Work required. Could you rewrite the records as a numbered list, starting at their very first line and ending with the line that contains "the drain to effectively investigate."? Leave out any blank lines.

Supplied information.

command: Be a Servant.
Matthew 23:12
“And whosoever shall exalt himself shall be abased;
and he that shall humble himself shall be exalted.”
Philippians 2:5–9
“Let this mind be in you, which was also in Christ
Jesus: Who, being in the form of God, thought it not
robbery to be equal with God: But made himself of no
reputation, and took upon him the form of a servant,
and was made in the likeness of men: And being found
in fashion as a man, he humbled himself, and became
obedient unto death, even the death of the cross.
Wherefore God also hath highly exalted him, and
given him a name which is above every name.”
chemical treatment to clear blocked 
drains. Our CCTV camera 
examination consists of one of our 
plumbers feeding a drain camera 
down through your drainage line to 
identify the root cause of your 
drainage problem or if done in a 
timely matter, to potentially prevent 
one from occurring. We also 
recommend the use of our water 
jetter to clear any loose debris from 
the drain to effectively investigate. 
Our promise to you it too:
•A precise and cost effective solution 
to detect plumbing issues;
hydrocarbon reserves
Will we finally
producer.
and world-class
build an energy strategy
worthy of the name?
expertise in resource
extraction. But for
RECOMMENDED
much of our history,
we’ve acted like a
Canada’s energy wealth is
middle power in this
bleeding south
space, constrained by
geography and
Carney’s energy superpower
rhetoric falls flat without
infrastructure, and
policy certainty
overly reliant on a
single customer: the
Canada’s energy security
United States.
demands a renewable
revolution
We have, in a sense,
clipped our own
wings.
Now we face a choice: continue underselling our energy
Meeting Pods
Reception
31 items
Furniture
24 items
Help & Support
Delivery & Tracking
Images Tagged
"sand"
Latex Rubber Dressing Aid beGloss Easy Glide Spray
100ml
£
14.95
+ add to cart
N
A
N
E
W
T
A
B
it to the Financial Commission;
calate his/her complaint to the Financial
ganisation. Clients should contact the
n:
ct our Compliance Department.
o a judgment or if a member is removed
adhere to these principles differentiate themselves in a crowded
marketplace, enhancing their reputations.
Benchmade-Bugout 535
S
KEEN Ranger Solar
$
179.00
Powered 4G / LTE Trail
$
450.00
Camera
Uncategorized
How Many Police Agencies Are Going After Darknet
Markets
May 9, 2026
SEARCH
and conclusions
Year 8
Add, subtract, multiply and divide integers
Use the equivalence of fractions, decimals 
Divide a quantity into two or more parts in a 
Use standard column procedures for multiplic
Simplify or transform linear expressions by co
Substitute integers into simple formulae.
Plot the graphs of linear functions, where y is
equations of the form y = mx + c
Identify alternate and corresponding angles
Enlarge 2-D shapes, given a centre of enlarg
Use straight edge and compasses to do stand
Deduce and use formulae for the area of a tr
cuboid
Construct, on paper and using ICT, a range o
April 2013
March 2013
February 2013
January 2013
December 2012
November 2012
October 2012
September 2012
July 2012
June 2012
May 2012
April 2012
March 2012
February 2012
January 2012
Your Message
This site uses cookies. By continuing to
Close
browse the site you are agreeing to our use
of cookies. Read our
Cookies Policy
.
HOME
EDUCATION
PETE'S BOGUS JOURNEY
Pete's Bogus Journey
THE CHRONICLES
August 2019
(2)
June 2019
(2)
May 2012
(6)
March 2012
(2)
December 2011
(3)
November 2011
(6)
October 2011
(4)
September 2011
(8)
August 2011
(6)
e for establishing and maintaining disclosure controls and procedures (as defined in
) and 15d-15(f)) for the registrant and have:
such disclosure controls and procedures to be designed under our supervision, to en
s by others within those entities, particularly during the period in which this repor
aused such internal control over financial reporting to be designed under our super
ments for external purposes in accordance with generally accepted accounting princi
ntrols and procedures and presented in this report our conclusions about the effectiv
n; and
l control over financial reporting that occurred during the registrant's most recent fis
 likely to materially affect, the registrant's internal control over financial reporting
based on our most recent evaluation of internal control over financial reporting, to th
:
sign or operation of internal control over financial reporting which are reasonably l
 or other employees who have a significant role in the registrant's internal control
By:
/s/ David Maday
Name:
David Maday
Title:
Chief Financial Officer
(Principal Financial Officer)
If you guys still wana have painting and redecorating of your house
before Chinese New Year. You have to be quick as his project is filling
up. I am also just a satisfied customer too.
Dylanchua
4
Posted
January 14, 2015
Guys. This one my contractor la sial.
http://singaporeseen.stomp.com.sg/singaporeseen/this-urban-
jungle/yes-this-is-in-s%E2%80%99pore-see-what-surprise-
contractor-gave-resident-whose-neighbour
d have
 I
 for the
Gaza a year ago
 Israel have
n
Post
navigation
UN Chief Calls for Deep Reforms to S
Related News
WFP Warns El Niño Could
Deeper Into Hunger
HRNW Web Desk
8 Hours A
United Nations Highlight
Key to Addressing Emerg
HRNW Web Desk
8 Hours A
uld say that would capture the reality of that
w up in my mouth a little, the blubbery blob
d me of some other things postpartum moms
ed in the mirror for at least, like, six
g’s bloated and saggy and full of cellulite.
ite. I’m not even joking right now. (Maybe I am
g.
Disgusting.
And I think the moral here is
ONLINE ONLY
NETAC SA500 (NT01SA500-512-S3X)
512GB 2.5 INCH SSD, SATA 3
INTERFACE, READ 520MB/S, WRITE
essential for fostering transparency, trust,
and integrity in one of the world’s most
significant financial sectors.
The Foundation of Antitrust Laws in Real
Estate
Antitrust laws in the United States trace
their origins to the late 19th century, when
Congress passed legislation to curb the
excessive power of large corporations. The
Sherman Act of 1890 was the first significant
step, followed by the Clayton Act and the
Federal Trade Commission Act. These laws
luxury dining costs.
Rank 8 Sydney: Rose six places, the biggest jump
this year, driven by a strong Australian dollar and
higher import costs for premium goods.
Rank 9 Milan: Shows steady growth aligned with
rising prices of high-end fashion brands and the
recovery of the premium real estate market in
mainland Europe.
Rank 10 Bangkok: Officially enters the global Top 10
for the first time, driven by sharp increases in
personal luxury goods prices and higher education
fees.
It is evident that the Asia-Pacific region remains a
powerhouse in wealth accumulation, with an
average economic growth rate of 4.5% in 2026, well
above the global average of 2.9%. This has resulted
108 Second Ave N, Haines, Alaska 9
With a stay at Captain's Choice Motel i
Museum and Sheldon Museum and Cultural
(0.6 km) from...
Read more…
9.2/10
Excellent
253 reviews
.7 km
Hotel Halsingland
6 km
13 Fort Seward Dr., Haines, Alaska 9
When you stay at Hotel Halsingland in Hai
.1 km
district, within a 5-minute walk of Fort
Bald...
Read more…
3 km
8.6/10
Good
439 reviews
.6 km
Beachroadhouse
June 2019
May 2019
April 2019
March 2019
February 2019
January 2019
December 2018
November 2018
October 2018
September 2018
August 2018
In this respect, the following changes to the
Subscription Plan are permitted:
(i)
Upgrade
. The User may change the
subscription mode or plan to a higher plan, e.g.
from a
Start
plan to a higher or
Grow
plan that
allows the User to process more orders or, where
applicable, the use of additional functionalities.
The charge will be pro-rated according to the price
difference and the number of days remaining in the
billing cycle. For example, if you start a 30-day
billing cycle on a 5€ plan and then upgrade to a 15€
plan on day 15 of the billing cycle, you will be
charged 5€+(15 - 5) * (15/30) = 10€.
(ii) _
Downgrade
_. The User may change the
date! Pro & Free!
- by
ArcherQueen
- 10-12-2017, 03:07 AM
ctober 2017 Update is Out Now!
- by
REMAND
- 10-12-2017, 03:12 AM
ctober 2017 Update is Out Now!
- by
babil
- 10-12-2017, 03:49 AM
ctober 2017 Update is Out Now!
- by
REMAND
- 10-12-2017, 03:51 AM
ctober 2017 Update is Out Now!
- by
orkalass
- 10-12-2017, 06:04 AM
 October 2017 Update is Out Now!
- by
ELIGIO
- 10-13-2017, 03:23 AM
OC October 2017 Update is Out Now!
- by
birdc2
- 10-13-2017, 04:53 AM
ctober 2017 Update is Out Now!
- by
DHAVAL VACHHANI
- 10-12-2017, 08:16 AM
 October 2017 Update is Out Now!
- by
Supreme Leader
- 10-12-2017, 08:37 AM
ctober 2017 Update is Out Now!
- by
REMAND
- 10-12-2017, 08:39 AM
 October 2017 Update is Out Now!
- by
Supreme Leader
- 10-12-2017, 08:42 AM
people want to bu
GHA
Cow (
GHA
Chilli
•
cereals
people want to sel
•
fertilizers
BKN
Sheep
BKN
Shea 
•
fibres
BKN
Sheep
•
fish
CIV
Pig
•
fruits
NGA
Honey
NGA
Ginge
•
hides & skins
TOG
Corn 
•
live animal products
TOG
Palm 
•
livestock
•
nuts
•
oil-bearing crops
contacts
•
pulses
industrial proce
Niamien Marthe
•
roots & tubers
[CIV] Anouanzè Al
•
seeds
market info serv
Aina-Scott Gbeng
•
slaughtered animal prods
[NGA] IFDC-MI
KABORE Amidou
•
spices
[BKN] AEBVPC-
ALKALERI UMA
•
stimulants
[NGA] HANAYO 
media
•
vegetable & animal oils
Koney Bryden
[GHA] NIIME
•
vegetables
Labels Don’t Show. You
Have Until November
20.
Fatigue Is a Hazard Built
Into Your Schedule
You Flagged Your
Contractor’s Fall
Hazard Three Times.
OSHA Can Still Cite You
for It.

Exercise result.
1. command: Be a Servant.
2. Matthew 23:12
3. “And whosoever shall exalt himself shall be abased;
4. and he that shall humble himself shall be exalted.”
5. Philippians 2:5–9
6. “Let this mind be in you, which was also in Christ
7. Jesus: Who, being in the form of God, thought it not
8. robbery to be equal with God: But made himself of no
9. reputation, and took upon him the form of a servant,
10. and was made in the likeness of men: And being found
11. in fashion as a man, he humbled himself, and became
12. obedient unto death, even the death of the cross.
13. Wherefore God also hath highly exalted him, and
14. given him a name which is above every name.”
15. chemical treatment to clear blocked 
16. drains. Our CCTV camera 
17. examination consists of one of our 
18. plumbers feeding a drain camera 
19. down through your drainage line to 
20. identify the root cause of your 
21. drainage problem or if done in a 
22. timely matter, to potentially prevent 
23. one from occurring. We also 
24. recommend the use of our water 
25. jetter to clear any loose debris from 
26. the drain to effectively investigate. 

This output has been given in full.